The issue of whetherplea agreements should be publicly available, able to be viewed electronically through the PACER system, is a controversial one, pitting prosecutors against defense lawyers and First Amendment advocates. In 2007, the Justice Department asked the Judicial Conference to restrict electronic access to plea and cooperation agreements in order to keep information about cooperating witnesses secret.

The Justice Department was concerned about a new Web site, Whosarat.com, which was posting information about all cooperators in federal cases. "We are witnessing the rise of a new cottage industry engaged in republishing court filings about cooperators on Web sites such as whosarat.com for the clear purpose of witness intimidation, retaliation and harassment," stated the Justice Department's memo to the courts. The Southern District of Florida, like most other courts around the nation, complied, taking pleas off PACER.

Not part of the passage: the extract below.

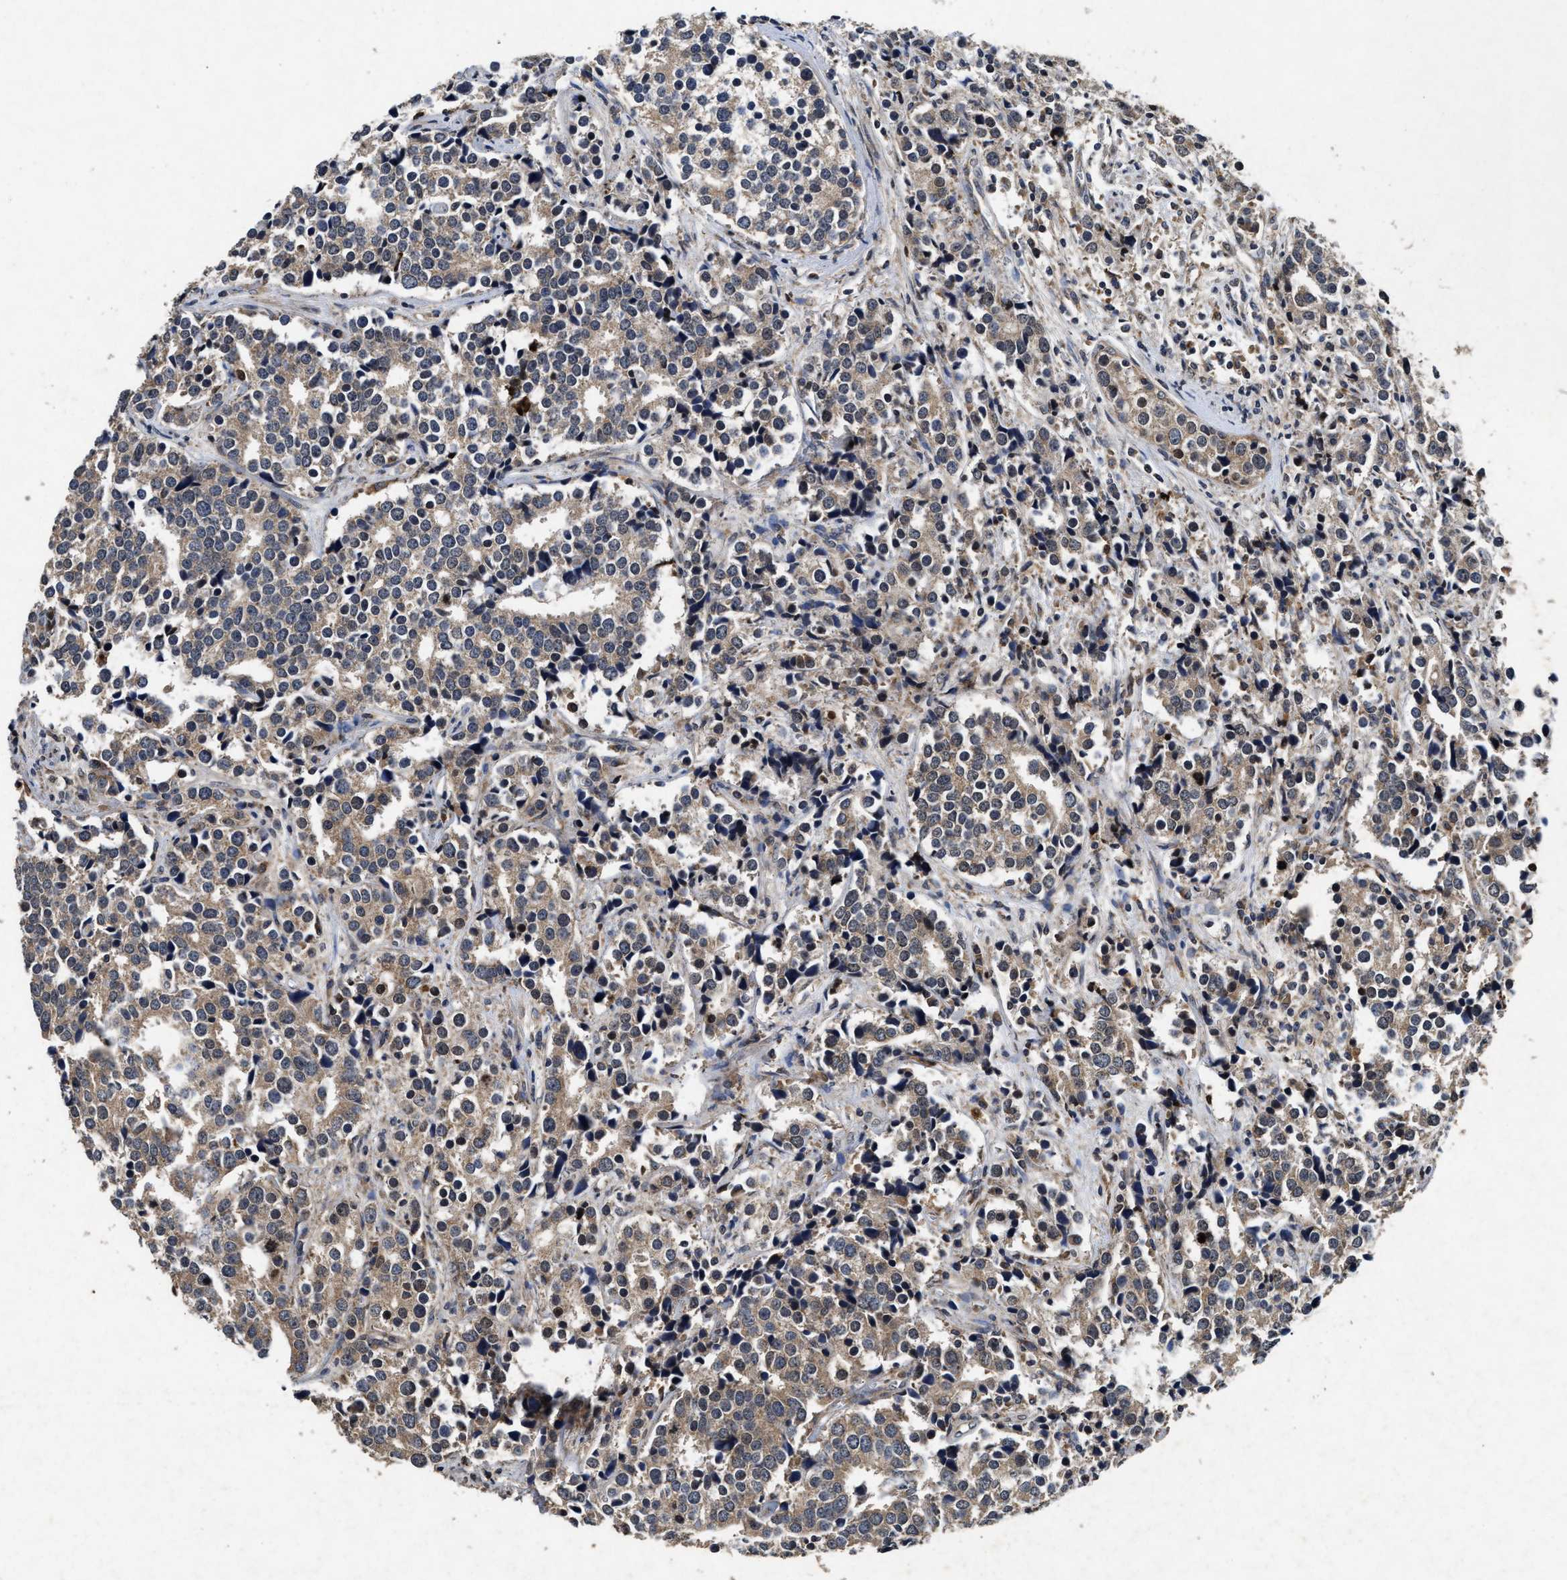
{"staining": {"intensity": "weak", "quantity": "25%-75%", "location": "cytoplasmic/membranous"}, "tissue": "prostate cancer", "cell_type": "Tumor cells", "image_type": "cancer", "snomed": [{"axis": "morphology", "description": "Adenocarcinoma, High grade"}, {"axis": "topography", "description": "Prostate"}], "caption": "High-magnification brightfield microscopy of high-grade adenocarcinoma (prostate) stained with DAB (3,3'-diaminobenzidine) (brown) and counterstained with hematoxylin (blue). tumor cells exhibit weak cytoplasmic/membranous staining is appreciated in about25%-75% of cells. (Stains: DAB (3,3'-diaminobenzidine) in brown, nuclei in blue, Microscopy: brightfield microscopy at high magnification).", "gene": "PDAP1", "patient": {"sex": "male", "age": 71}}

But defense attorneys, First Amendment advocates and the federal public defender's office protested, arguing that the public's right to know about the court system was being impaired.

In 2007, the National Association of Criminal Defense Lawyers passed a resolution opposing the exclusion of plea agreements from PACER.

Moreno ordered a study of the situation and held an en banc hearing, with representatives from both the U.S.attorney's office and defense bar. After the hearing, most of the district judges agreed to rescind the previous order and make plea agreements public again, stated the order.

"The sense of the Court is that the public's interest in access must prevail in this instance and that restricting access to all plea agreements is overly broad," states Moreno's order. "Other means are available to the prosecution and defense to insure that the public record does not contain information about cooperation agreements in those instance where the interests of safety or other considerations require different treatment." Judges can still seal plea agreements in individual cases, he noted.